AMHERST – More than 300 volunteers and University of Massachusetts staff and chefs wearing T-shirts proclaiming the future fashioned the longest California roll in history on Monday.
Volunteers wearing T-shirts that read “UMass, Amherst home of the world’s longest California roll” sealed 650 sheets of nori – seaweed – then “glued” it in place with about 200 pounds of sushi rice, then laid on avocado, cucumber and Alaskan crab … and then rolled all of it into a 422-foot long sushi roll, eclipsing the current record of 340 feet set last November at the University of California, Berkeley.
The endeavor that took about 90 minutes “builds a sense of community,” said Jean Kim, vice chancellor for student affairs and campus life. And she said, “we’re about making records.”
Chancellor Robert C. Holub, who held a range of positions at Berkeley, said “we are out to take every record from them. We’re going to start with the sushi.” Like all the others, he was clad in the special T-shirt and the striped sushi chef hat.
The event in the horseshoe outside of the Whitmore Administration building drew hundreds of spectators, many with cameras, as well as Wally the Green Monster Red Sox Mascot and Sam the UMass Minuteman mascot.
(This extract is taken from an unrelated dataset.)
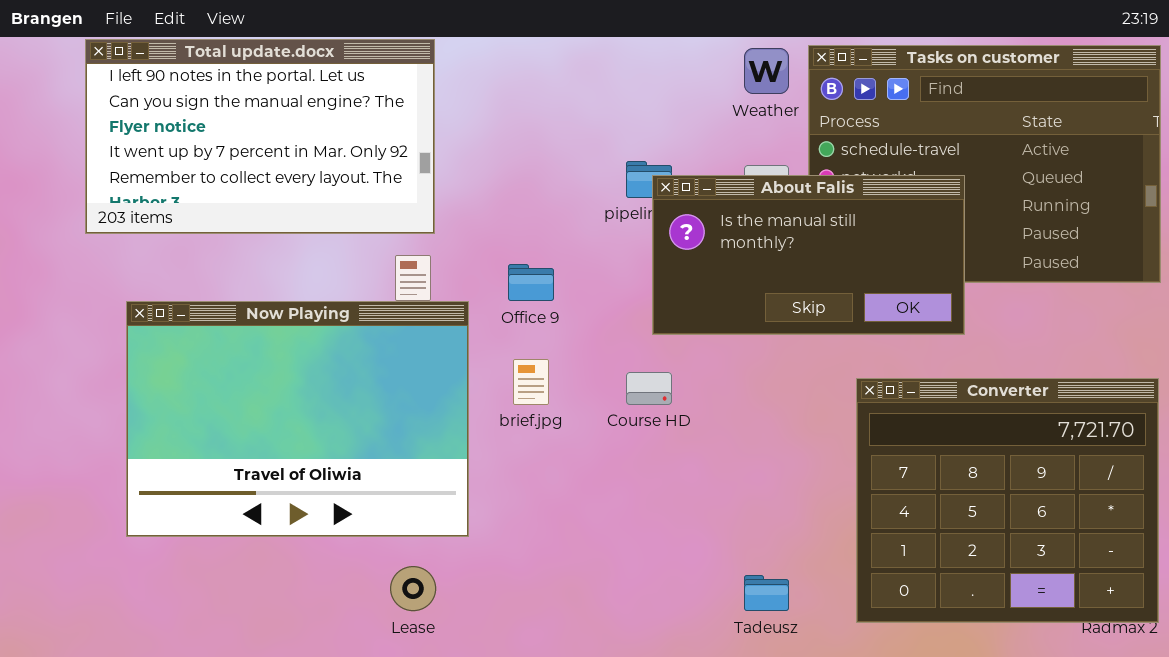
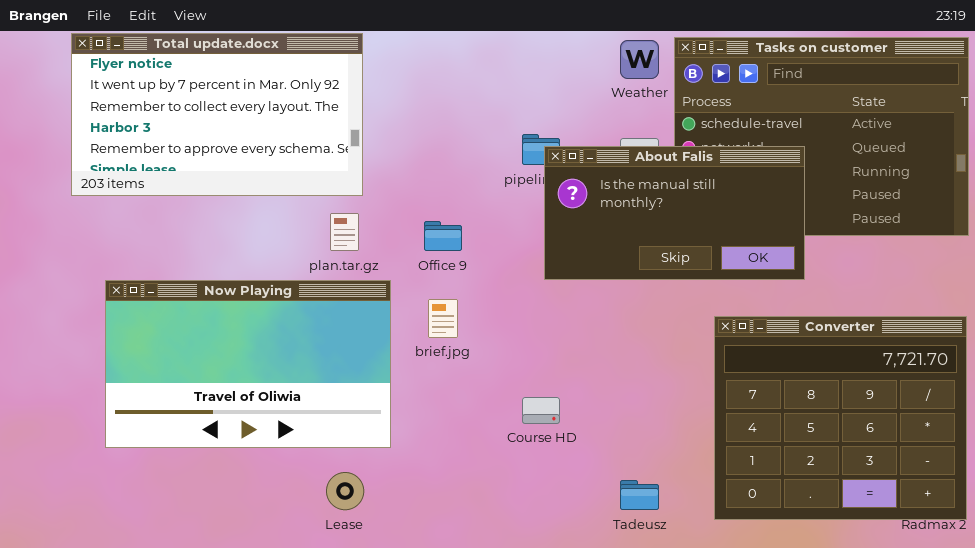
Total update.docx: [85,39,435,234] -> [71,33,363,196], scrolled down 2 rows
Now Playing: [126,301,469,537] -> [105,280,391,448], resized
Course HD: [626,372,672,405] -> [522,397,560,424], moved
Food Network chef Jet Tila led the proceedings. Just before work commenced he told the crowd that in order to break the world’s record “you must believe, you must visualize, you must know you can do it.”
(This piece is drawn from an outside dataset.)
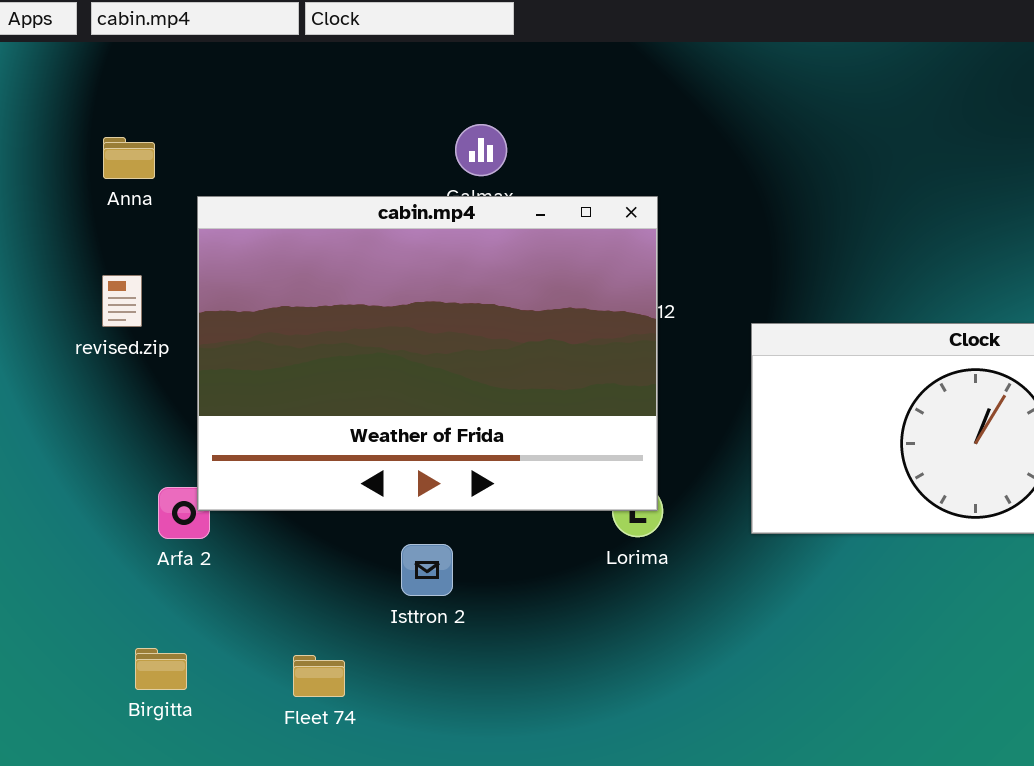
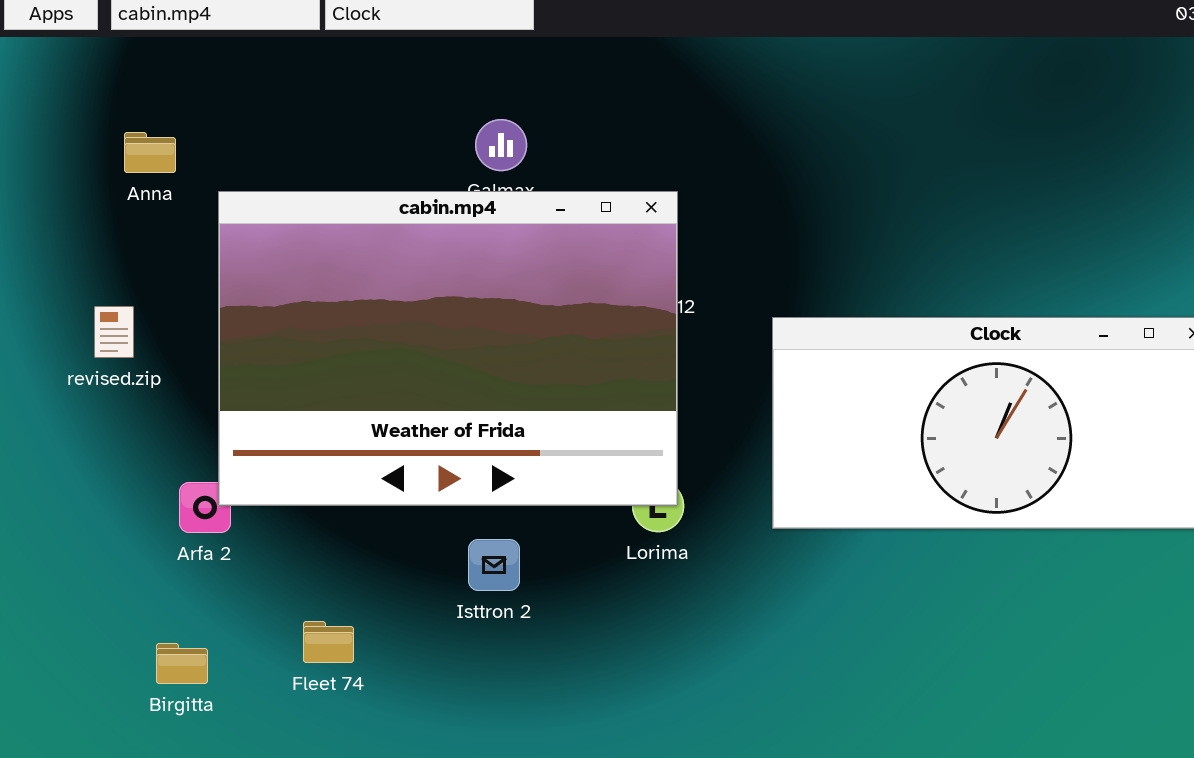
revised.zip: [102,275,142,327] -> [94,306,134,358], moved
Isttron 2: [401,544,453,596] -> [468,539,520,591], moved
Fleet 74: [293,655,345,697] -> [303,621,354,663], moved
Barbara J. Decker was helping with her son Paul R. Decker and her husband Eric A. Decker, a professor in the food science department at UMass. She said, “I couldn’t break any records period. So I want to be a part of breaking the record.” Her husband said, “I’m a big supporter of Ken Toong (director of auxiliary enterprises at UMass).”
Tila said this was the second world record he was going for. He previouly created the world’s largest stir fry by cooking 1,805 pounds of food in one wok.
Sonia Weiss and Daniel S. Abrams, of Marlboro, had stationed themselves to straddle the world record line which they initially thought was 330 feet but later moved to the 340 line, he standing on the old record and she on the line of breaking it.
“This is so cool,” Abrams said. In preparation they watched video on how to roll the sushi.